Stored records

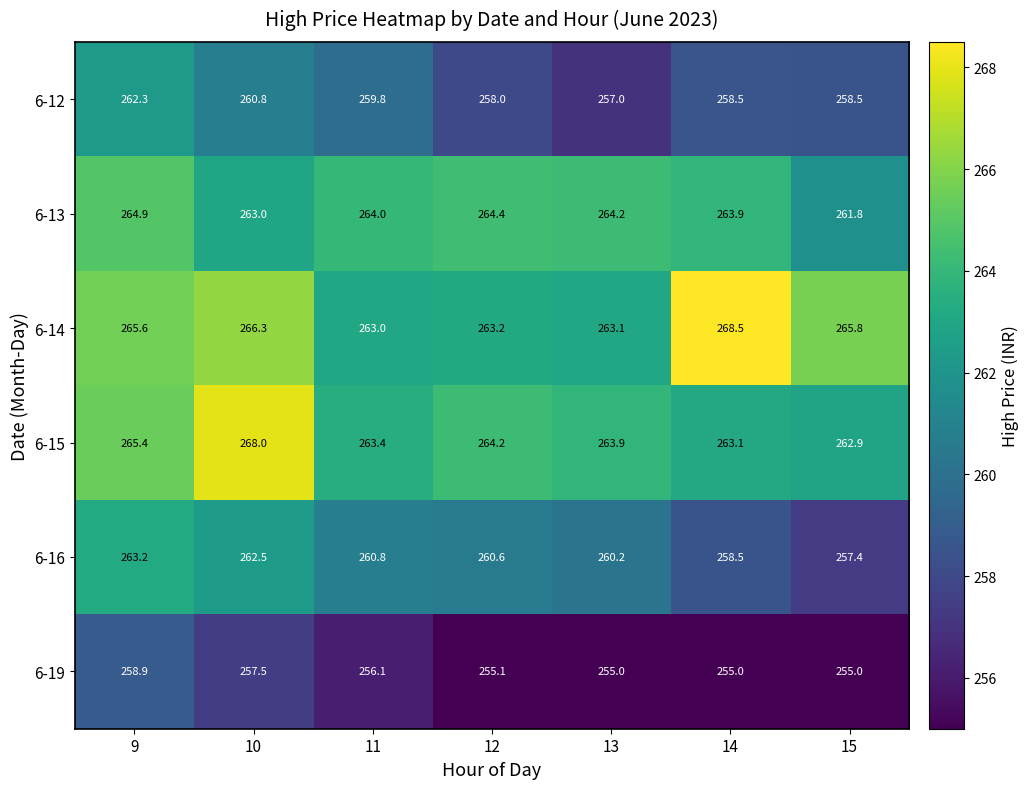

What is the total value across all series at 9?

1580.3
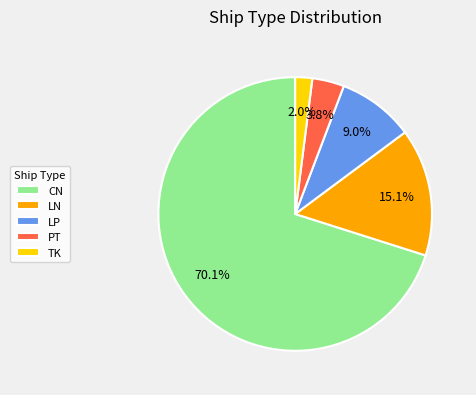

Which category has the smallest portion of the pie?

TK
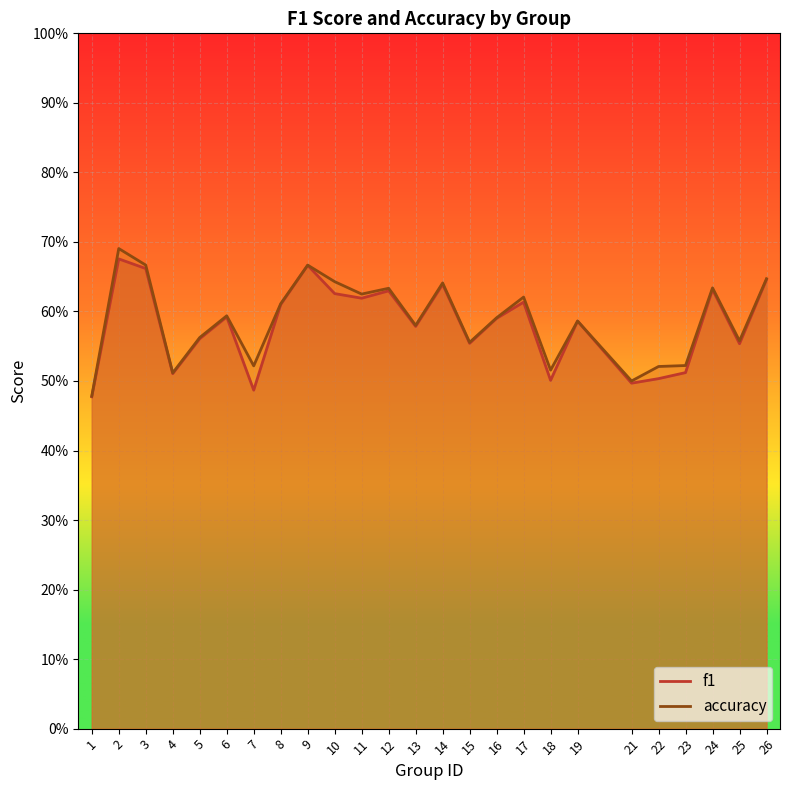

Count the accuracy values in the range 0 to 1.

25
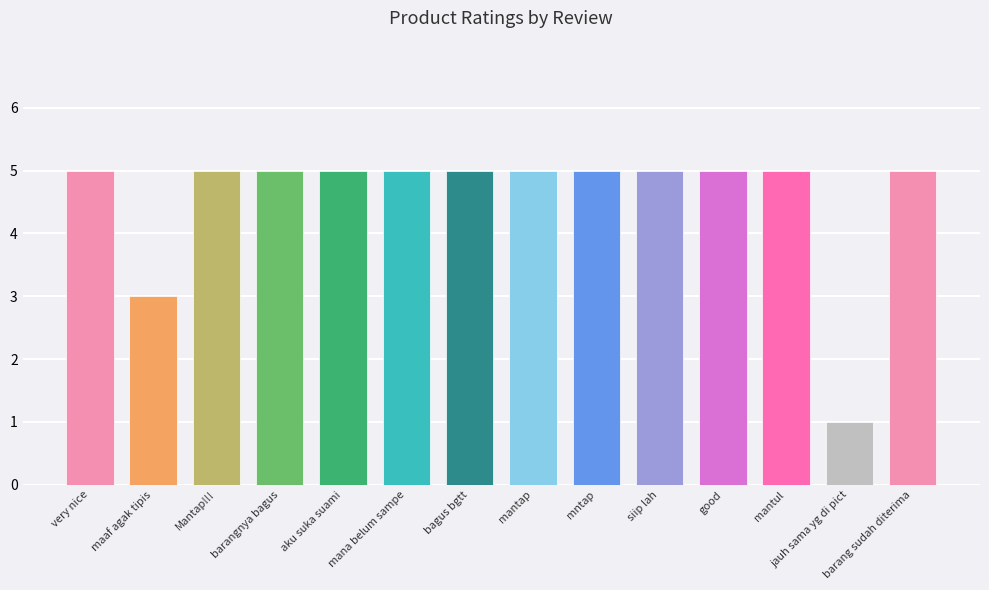

What is the smallest value displayed?

1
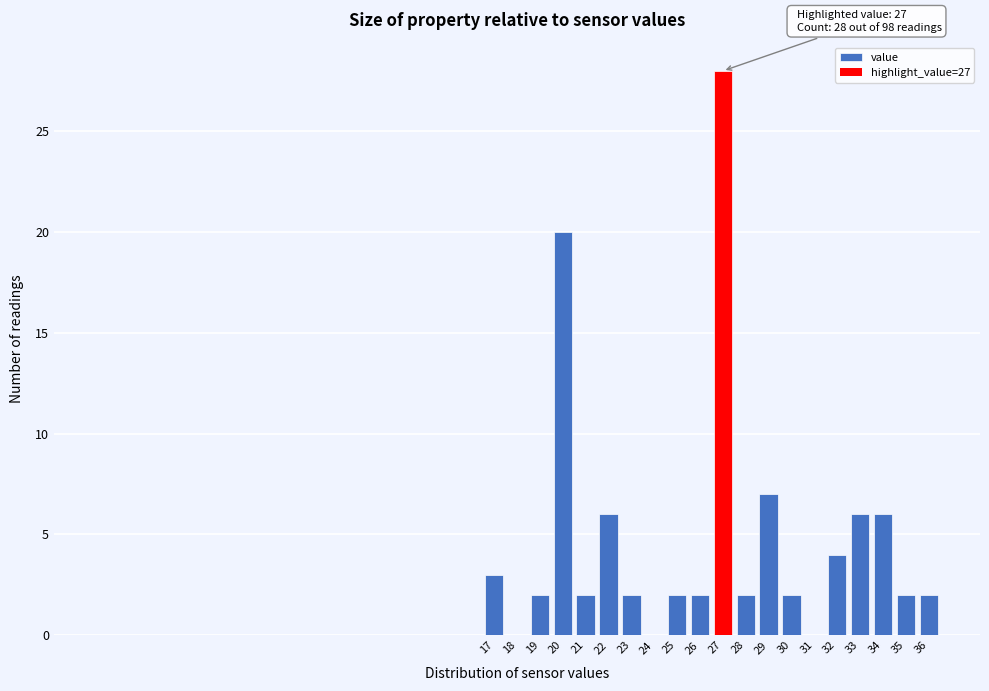

Over which range of the x-axis is the bar tallest?

26.5 to 27.5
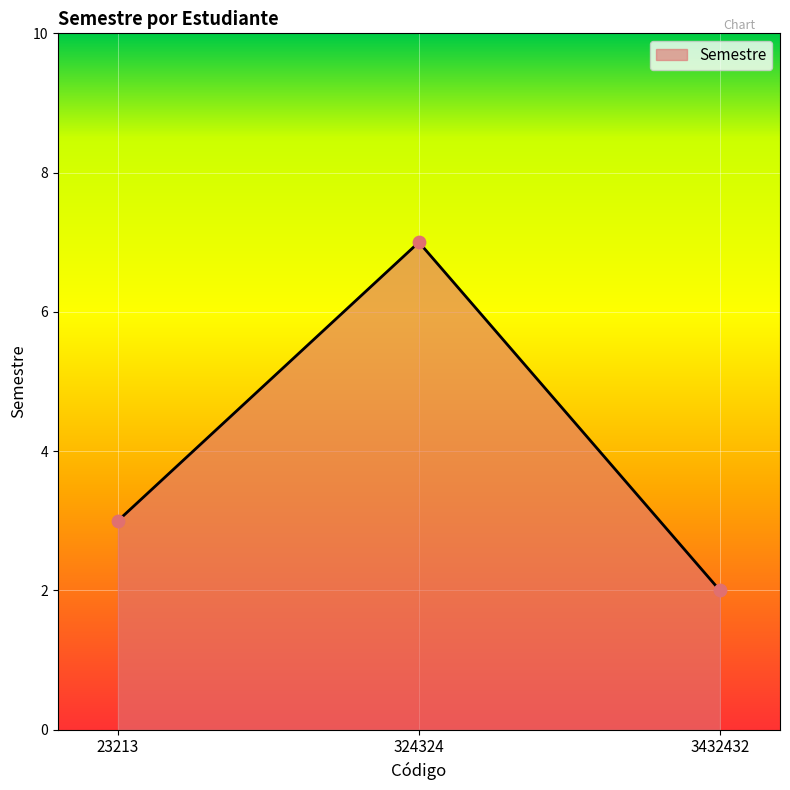

What is the change in value from 23213 to 324324?

+4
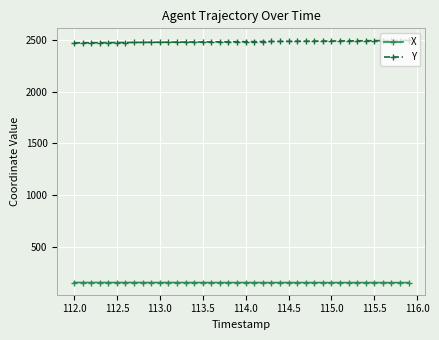

True or false: Y and X cross at least once.

False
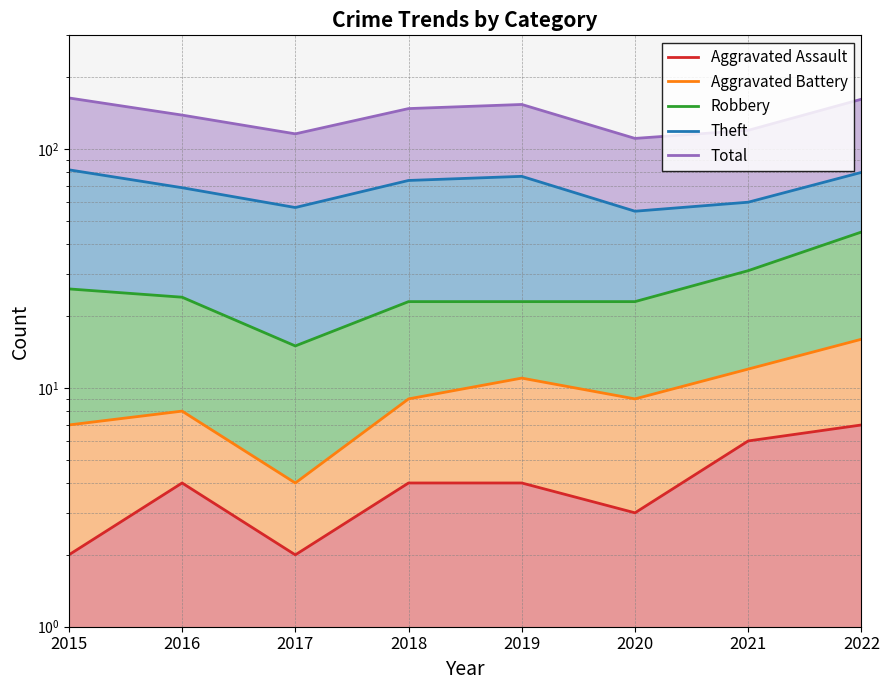

What is the maximum value for Aggravated Assault?

7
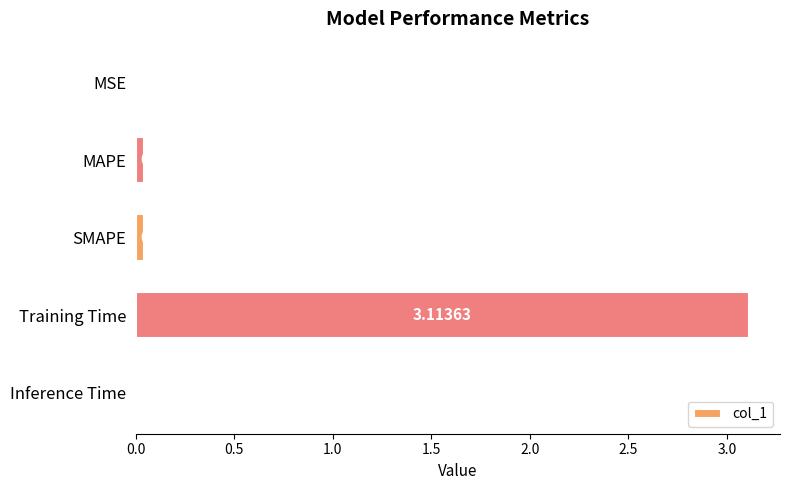

Which has a higher value, Inference Time or MSE?

Inference Time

TASK GOAL
Copy every line of the data above that contains the word "smallest".

RESULT FOR THIS TASK
Which category has the smallest portion of the pie?
What is the smallest value displayed?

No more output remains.